La particularité de ce seria de Hasse est qu’il fut joué, quoique remanié, à Versailles le 28 août 1753. En effet, la seconde épouse du Dauphin invita le compositeur en 1750, et ce dernier lui fit parvenir une partition manuscrite de l’opéra, qui servit sans doute de base à la version jouée sous les ors de l’Opéra Royal.

Cette rare recréation est méritoire à double titre. Outre l’intérêt musicologique de cette partition virtuose et d’une nouvelle illustration du livret de Métastase sur un sujet tant de fois mis en musique, les opéras de Hasse ont mauvaise réputation malgré le charme incontestable qui s’en dégage. A la manière d’un Christie exhumant La Cleofide, Hasse emporte avec lui le parfum nostalgique et délicieusement suranné d’un compositeur prolixe et superficiel, aux interminables arias et à l’immobilisme de bonbonnière sucrée, risque encore accru par les écueils d’une représentation en version de concert.

Le défi est relevé grâce à la direction lumineuse, brillante et enlevée de Michael Hofstetter, plus sanguin et inspiré dans la fosse qu’au disque. C’est ce fil d’Ariane, boulimique et bienveillant, qui sous-tend l’œuvre et lui confère  - presque artificiellement – une urgence et une unité remarquables. Au prix de nombreuses coupes hélas. Certes, l’ablation d’étendues de récitatifs secs, et de certains airs paraît inévitable en concert, ne serait-ce que pour répondre à des impératifs logistiques (et permettre aux heureux mélomanes noctambules de regagner la capitale). Cependant, on réitèrera notre perplexité quant à l’amputation des da capos, qui altère la structure et la rhétorique cyclique inhérente à ces airs, créant déséquilibre et malaise. Au risque de passer pour de grincheux défenseurs de l’orthodoxie de la partition, le da capo n’est pas une simple répétition creuse, mais la clôture naturelle du discours, sa synthèse, sa renaissance ornée. Lorsque Haendel supprime abruptement le da capo du duo initial entre Ariodante et Ginevra, c’est justement pour traduire l’intrusion inattendue du souverain qui interrompt les tourtereaux…

Mis à part cette réserve, la Hofkapelle München n’appelle que des éloges.

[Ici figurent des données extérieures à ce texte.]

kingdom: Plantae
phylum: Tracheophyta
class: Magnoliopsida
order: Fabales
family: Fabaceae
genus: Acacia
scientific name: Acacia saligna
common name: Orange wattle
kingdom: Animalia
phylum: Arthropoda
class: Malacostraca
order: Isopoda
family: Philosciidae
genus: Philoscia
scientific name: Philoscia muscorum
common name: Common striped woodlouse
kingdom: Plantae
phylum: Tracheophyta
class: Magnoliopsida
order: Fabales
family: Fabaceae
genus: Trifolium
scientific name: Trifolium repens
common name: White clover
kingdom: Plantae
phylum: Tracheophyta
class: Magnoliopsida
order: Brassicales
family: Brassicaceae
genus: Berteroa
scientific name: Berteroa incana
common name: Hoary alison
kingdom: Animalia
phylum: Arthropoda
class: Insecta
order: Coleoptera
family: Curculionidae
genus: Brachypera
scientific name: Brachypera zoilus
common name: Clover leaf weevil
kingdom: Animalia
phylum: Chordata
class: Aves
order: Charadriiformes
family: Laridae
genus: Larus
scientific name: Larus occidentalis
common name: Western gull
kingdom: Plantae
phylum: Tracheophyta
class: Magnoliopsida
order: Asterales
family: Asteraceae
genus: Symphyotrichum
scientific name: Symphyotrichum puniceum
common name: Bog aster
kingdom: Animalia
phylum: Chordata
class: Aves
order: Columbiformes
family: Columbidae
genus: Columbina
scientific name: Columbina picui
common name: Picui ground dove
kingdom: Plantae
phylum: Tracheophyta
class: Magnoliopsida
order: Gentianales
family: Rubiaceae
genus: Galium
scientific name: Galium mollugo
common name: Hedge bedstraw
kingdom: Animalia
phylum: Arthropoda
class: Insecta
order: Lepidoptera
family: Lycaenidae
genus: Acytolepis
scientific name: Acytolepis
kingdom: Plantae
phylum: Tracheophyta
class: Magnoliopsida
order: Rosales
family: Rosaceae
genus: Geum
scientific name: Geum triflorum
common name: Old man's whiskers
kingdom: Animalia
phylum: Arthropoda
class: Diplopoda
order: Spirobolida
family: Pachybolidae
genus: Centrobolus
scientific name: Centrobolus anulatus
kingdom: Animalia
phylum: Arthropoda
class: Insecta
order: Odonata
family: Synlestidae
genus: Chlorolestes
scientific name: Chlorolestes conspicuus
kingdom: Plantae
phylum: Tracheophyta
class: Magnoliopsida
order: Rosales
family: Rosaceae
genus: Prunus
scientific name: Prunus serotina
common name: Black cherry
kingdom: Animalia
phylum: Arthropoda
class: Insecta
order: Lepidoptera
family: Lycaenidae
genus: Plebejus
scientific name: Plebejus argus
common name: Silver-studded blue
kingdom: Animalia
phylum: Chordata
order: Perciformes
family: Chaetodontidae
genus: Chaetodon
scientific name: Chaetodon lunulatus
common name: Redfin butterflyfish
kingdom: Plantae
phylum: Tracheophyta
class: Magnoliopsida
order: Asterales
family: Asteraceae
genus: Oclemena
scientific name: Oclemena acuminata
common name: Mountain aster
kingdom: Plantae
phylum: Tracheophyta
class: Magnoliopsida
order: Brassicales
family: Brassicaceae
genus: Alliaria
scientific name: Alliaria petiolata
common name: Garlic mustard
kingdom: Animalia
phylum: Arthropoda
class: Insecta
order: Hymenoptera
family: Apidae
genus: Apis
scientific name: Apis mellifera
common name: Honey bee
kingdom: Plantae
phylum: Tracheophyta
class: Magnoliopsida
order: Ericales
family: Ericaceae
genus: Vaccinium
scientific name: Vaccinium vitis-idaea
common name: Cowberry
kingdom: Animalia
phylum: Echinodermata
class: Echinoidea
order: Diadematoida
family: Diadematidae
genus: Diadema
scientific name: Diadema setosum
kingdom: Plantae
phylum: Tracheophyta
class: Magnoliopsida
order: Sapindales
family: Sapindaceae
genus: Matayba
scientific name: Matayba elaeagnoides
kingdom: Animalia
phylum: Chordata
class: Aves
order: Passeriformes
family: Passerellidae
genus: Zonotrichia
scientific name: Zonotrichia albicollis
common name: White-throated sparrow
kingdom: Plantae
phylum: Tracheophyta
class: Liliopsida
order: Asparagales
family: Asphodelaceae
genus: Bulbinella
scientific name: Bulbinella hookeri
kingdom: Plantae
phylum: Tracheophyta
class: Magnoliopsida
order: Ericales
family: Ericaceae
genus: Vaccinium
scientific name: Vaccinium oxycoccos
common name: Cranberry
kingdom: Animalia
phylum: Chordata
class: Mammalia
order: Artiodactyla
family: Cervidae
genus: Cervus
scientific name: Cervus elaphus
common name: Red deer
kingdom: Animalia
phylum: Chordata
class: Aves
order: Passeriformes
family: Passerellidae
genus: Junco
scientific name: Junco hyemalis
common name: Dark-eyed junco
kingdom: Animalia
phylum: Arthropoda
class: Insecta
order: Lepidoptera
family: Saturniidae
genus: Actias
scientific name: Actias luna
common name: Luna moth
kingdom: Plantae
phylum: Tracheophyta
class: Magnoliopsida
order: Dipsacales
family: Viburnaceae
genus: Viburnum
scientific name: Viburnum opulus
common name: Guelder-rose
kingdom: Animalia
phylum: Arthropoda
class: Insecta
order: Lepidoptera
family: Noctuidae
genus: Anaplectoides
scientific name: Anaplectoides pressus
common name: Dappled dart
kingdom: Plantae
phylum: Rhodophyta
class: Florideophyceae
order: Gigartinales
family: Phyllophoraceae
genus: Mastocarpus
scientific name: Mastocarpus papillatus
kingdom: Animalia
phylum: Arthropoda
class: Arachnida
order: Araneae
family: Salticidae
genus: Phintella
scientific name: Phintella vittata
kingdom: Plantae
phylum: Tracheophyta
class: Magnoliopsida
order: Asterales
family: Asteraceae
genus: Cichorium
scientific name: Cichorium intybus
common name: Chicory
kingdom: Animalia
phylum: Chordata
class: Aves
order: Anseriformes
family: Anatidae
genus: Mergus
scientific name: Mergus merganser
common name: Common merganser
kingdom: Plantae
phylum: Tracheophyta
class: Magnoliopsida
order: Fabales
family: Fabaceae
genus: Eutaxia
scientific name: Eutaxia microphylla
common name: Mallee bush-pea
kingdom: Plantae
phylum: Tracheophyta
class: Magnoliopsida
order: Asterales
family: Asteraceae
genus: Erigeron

Malgré de gros soucis d’intonation des cors dans l’ouverture (et l’absence de trompettes), ’orchestre, souple et scintillant, est particulièrement à l’aise pour insuffler une douceur mélodique poétique à l’ensemble, tout en conservant suffisamment de réactivité pour ne pas sombrer dans la superficialité. Vif sans être nerveux, évocateur sans naïveté, la Hofkapelle rend l’écriture de Hasse intelligible et extravertie sans que l’aspect tragique soit appuyé. Cette Didone abbandonata en devient ainsi plus galante que malheureuse, nimbée d’un optimisme sans faille même dans les airs de désespoir affectés et démonstratifs. D’aucuns regretteront une sorte d’hédonisme satisfait, de fatuité curiale, face à un récit qui manque de puissance, de larmes et de passion bien que l'accompagnato final soit marqué par des cordes incisives et violentes. Pour notre part, voici du Tuby plus de que Bernin, mais ce marbre ciselé n’en est pas moins magnifique.

Valer-Barna-Sabadus - D.R.

Il faut dire que sur scène la distribution est de haut vol, malgré la déception de la Selene de Magdalena Hinterdobler à la projection médiocre et à l’incarnation terne ("Ogni amator  suppone"). A tout seigneur, tout honneur, la palme carthaginoise revient au très acclamé Iarba de Valer-Barna-Sabadus, qu’on eut voulu voir en Enée, tant son chant d’une merveilleuse fragilité, au timbre noble, capable d’une bouillonnante virtuosité nous a conquis dès le "Leon, ch’errando vada". Son "Chimami pur cosi", tendu et expressif, accuse des prises de risques mettant parfois la justesse en péril mais s’avère convaincant dans sa colère, tandis que la "Cadra fra poco in cenere" - tube présent sur son disque de récital (Oehms Classics) délivre une douloureuse apesanteur au goût de cendres.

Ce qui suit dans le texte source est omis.